• [TEXTAUSZUG]:
---
Bild: Demo in Rom – nach rechts offen
ROM taz | Zu Tausenden waren sie am Montag nach Rom gekommen, um das
Abgeordnetenhaus zu umzingeln, um gegen die neue Regierung unter dem alten
Premier Giuseppe Conte zu protestieren. „Diktatur!“ war immer wieder an den
Absperrungen zu hören: die angebliche Diktatur der neuen Koalition zwischen
den Fünf Sternen und der gemäßigt linken Partito Democratico (PD), die
einfach die Macht usurpiert habe, statt den Weg zu Neuwahlen freizumachen.
Zur Demo aufgerufen hatten Giorgia Meloni, Vorsitzende der
postfaschistischen Partei Fratelli d’Italia, und Matteo Salvini, Chef der
Lega. Sie genossen das Bad in der Menge, und sie störten sich kein bisschen
daran, dass viele in jener Menge gerne auch den Arm zum Römischen Gruß
hoben, um gegen die Diktatur, für die Demokratie zu demonstrieren.
Denn ganz offiziell und völlig unbehelligt hatten sich gleich zwei
faschistische Organisationen, [1][Forza Nuova (FN)] und Casa Pound Italia
(CPI), unter die Wutbürger gemischt, ganz offiziell gaben ihre Anführer
Interviews gegen das „Brüsseler Joch“, unter das Italien jetzt falle.
Meloni und Salvini hatten daran nichts auszusetzen, von Berührungsängsten,
wie sie selbst die AfD wenigstens offiziell zeigt, keine Spur.
Warum auch? Salvinis Lega zeigte sich in den letzten Jahren immer wieder
offen auch für Kontakte bis nach ganz rechts außen, von lokalen
Wahlbündnissen bis hin zu einem ausgelassenen Abendessen zwischen Salvini
und den nationalen Anführern der CPI im Jahr 2015.
Schade nur für FN und CPI, dass sie diesen schönen Publicity-Erfolg nicht
richtig posten konnten. Ebenfalls am Montag nämlich, just während die Demo
vor dem Parlament lief, schlossen Facebook und Instragram alle Accounts der
beiden faschistischen Organisationen und ihrer Anführer, weil dort Hass
gepredigt werde: Sie zeigten jene Berührungsängste, von denen ein Salvini
völlig frei ist.
---
• [ERFASSTE ANGABEN]:
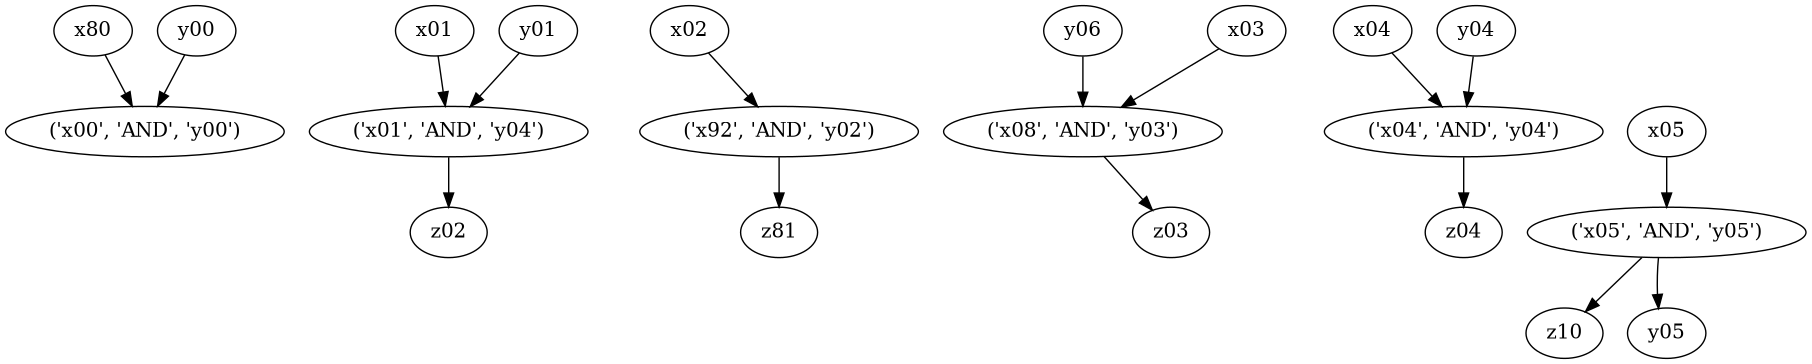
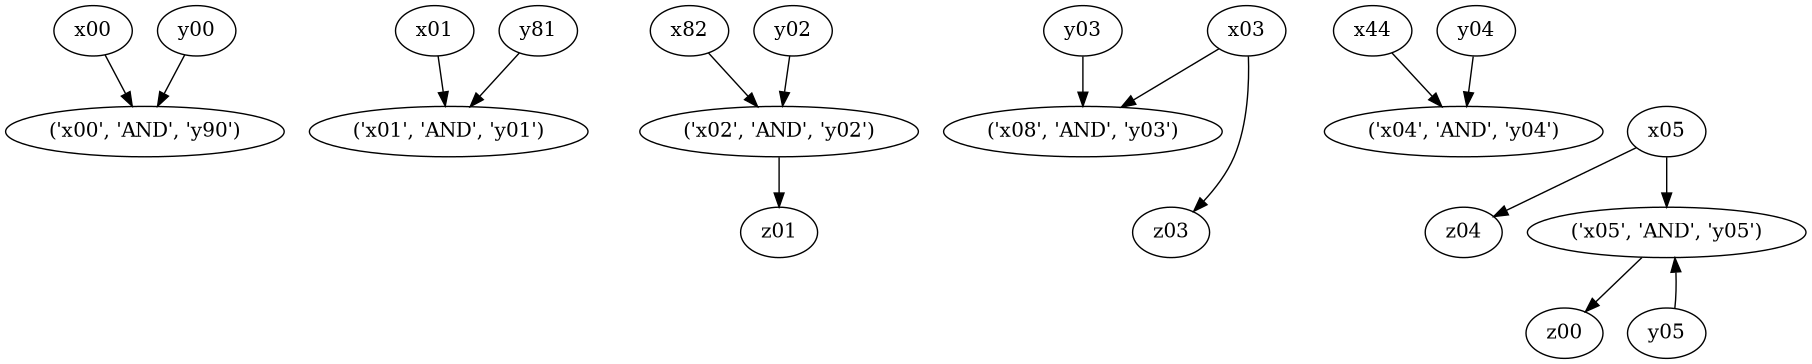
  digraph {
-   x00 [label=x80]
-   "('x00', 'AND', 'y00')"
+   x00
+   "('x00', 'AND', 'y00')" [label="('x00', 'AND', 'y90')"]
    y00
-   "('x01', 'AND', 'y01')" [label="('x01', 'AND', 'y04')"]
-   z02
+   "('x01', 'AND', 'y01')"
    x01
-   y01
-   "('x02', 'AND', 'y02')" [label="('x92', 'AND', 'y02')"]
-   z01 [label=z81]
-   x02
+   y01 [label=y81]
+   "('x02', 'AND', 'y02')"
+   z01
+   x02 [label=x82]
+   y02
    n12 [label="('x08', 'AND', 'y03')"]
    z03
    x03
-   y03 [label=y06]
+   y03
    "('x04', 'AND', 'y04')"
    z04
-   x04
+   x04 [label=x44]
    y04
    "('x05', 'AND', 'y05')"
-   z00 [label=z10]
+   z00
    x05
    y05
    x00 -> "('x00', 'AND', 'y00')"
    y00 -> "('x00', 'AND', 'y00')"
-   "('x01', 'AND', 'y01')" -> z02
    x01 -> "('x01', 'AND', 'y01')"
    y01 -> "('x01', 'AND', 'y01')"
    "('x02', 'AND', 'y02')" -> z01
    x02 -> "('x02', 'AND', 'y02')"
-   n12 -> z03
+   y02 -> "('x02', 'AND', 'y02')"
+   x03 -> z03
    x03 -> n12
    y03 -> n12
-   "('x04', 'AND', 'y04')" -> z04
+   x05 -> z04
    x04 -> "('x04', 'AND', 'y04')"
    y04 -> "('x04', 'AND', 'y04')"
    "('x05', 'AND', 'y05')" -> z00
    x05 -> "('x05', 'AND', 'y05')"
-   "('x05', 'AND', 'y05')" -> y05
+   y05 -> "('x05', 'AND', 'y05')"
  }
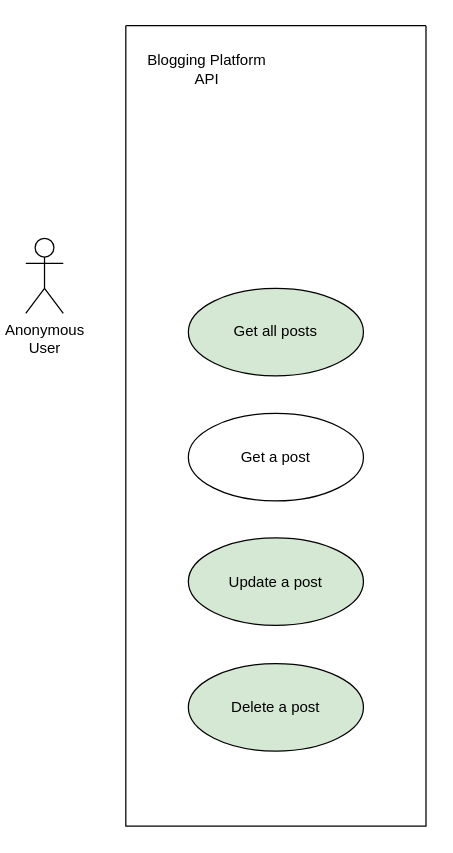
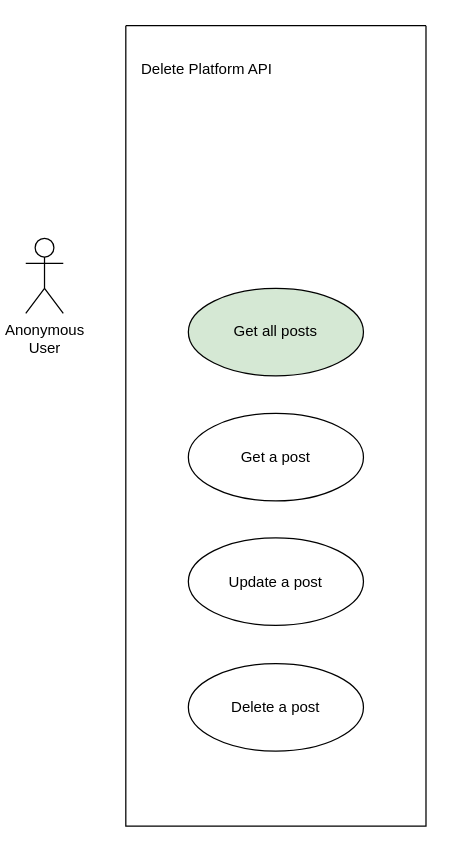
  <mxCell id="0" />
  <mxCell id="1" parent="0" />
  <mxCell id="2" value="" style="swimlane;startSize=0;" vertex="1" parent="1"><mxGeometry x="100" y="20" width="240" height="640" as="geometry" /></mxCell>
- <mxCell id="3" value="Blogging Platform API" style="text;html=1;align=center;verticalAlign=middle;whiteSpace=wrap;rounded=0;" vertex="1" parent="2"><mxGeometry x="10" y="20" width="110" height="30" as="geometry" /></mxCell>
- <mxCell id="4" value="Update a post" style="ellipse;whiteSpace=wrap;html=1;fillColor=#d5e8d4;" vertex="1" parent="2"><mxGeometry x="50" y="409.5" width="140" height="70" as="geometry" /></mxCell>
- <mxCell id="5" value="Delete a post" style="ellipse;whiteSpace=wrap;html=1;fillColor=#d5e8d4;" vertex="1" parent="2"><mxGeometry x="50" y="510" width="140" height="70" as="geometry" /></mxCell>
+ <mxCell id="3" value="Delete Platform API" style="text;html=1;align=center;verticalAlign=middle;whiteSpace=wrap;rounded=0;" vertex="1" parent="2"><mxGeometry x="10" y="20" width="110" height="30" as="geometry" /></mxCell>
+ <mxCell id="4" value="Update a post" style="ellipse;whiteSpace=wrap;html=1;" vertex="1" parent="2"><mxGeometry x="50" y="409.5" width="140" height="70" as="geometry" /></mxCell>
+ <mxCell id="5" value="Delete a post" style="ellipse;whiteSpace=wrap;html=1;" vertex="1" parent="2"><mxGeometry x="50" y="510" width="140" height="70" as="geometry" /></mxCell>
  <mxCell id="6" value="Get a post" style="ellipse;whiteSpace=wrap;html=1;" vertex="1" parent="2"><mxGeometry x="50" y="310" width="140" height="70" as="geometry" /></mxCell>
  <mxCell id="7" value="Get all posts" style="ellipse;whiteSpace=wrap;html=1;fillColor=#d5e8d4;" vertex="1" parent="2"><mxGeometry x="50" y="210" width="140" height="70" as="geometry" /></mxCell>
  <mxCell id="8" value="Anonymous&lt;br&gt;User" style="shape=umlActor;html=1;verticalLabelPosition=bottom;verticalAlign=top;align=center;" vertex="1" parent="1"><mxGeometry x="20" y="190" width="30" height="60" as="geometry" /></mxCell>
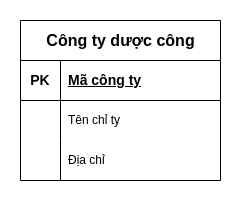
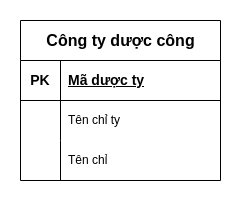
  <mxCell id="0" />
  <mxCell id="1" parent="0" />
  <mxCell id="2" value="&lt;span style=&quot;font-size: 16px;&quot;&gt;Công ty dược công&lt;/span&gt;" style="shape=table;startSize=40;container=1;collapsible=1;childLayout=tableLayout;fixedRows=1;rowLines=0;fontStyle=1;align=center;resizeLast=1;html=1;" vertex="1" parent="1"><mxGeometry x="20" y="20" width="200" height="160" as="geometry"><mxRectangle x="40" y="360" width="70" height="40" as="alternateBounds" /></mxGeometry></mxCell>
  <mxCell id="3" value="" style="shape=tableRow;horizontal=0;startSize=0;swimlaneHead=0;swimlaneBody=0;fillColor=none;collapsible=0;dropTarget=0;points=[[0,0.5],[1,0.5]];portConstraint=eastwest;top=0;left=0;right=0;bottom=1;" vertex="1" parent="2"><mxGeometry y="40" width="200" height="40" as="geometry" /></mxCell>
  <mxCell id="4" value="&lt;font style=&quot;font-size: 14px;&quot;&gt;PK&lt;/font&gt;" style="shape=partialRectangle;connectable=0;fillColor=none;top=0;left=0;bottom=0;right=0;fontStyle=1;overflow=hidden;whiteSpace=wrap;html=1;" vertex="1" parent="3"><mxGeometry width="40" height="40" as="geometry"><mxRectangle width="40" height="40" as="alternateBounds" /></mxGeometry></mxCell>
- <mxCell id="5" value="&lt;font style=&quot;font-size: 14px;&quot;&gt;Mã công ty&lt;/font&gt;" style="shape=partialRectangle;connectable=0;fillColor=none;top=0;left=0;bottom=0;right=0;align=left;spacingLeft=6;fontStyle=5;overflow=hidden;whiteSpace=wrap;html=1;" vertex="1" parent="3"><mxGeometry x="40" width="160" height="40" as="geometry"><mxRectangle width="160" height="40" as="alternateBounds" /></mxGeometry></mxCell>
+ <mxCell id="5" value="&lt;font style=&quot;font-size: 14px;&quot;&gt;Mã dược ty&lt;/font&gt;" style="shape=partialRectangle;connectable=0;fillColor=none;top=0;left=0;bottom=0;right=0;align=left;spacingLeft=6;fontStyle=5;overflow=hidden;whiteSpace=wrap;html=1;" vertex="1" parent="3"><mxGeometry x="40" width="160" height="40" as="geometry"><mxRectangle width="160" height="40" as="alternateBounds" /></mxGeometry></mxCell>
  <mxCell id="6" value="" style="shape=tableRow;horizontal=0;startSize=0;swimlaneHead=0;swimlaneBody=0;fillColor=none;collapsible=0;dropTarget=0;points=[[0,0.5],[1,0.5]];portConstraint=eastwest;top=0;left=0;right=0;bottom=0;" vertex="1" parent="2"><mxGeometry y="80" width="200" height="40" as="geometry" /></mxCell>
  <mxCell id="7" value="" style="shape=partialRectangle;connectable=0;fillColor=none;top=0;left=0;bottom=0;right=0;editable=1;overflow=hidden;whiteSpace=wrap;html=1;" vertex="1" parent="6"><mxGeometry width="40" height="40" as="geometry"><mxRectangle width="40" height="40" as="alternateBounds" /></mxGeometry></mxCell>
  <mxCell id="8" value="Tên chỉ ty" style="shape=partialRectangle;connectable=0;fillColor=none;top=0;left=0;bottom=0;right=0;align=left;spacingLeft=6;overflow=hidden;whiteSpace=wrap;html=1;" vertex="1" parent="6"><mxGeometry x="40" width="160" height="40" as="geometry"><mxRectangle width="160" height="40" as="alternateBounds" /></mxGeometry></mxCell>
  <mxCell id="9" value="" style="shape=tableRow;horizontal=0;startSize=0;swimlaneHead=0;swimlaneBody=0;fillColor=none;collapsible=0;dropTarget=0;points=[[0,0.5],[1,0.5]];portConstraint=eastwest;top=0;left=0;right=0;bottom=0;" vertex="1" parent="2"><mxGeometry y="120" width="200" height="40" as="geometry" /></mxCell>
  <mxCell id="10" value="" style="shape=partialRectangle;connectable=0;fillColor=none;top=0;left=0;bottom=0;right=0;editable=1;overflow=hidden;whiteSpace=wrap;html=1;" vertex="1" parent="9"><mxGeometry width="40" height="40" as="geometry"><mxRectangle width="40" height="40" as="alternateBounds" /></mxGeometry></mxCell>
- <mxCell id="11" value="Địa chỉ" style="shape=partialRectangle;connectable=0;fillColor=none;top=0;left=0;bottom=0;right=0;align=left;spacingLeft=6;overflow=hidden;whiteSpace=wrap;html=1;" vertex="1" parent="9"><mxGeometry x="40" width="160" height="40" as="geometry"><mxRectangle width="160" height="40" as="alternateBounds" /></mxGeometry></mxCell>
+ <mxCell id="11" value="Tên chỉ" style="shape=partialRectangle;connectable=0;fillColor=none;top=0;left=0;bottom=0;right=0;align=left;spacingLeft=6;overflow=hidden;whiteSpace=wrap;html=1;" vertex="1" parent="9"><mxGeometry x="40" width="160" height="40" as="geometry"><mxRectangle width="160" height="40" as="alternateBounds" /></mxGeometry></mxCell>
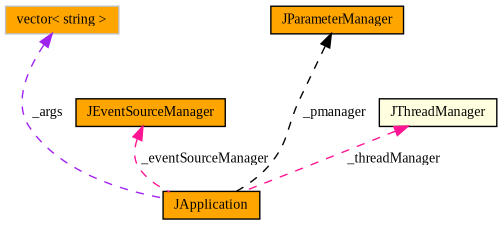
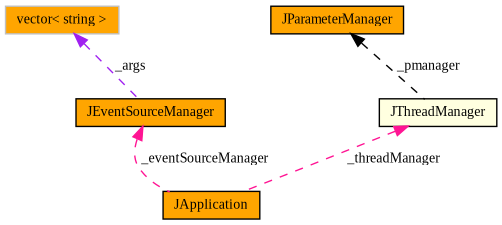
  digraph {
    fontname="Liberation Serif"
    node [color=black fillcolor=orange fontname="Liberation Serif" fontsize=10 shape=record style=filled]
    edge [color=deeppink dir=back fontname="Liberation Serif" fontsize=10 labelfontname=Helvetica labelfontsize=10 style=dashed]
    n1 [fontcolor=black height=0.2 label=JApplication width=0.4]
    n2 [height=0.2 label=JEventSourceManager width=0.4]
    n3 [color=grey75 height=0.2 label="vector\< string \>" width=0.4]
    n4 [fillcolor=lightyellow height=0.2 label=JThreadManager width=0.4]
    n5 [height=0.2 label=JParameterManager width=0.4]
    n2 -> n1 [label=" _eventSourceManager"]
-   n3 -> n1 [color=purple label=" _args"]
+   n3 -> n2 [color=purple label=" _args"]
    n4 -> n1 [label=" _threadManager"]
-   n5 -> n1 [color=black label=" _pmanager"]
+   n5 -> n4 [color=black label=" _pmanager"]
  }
---
• [AUFGABE 1]:
Beantworte zum Artikel über die Demo in Rom diese Fragen:
(a) Zwischen welchen beiden Parteien besteht die neue Koalition?
(b) Wer hatte zur Demo aufgerufen?
(c) Mit wem aß Salvini im Jahr 2015 zu Abend?
• [AUFGABE 2]: Führe bitte den Artikel über die Demo in Rom nach seinem letzten Satz weiter.

• [ENDERGEBNIS 1]:
(a) Zwischen den Fünf Sternen und der gemäßigt linken Partito Democratico (PD).
(b) Giorgia Meloni, Vorsitzende der Fratelli d'Italia, und Matteo Salvini, Chef der Lega.
(c) Mit den nationalen Anführern der CPI.

• [ENDERGEBNIS 2]:
Solche Berührungsängste hatten wenigstens bis 1994, bis zu Silvio
Berlusconis Einstieg in die Politik, offiziell den parlamentarischen
Betrieb Italiens geprägt. Von den Christdemokraten bis zur Kommunistischen
Partei gab es den „Verfassungsbogen“ – draußen blieben die
neofaschistischen Schmuddelkinder vom neofaschistischen MSI, deren
Nachfahren heute unbehelligt bei den Demonstrationen der Lega erscheinen
können.
Doch dass auch damals die klare Abschottung gegen rechts mehr Schein als
Sein war – dafür steht der Name eines Mannes, der am Dienstag im Alter von
83 Jahren in Rom starb: Stefano Delle Chiaie.
Im parlamentarischen Betrieb mochten die Faschisten vom MSI isoliert sein –
hinter den Kulissen aber kooperierten staatliche Dienste intensiv mit
ihnen, ob bei der Vorbereitung von Militärputschen wie in den Jahren 1964
und 1970 (die jeweils in letzter Minute abgeblasen wurden) oder bei einem
der dunkelsten Kapitel der italienischen Nachkriegsgeschichte: der
„Strategie der Spannung“.
## Das Attentat von Bologna
Mit ihr wird die Blutspur bezeichnet, die faschistische Attentäter in jenen
Jahren durch Italien zogen, als dort die Linke stark war, beginnend bei dem
Anschlag auf eine Mailänder Bank im Jahr 1969 (zwölf Tote), gipfelnd in der
[2][Bombe im Bahnhof von Bologna] am 2. August 1980 (85 Tote) und endend
1984 mit einem Attentat auf einen Zug (16 Tote).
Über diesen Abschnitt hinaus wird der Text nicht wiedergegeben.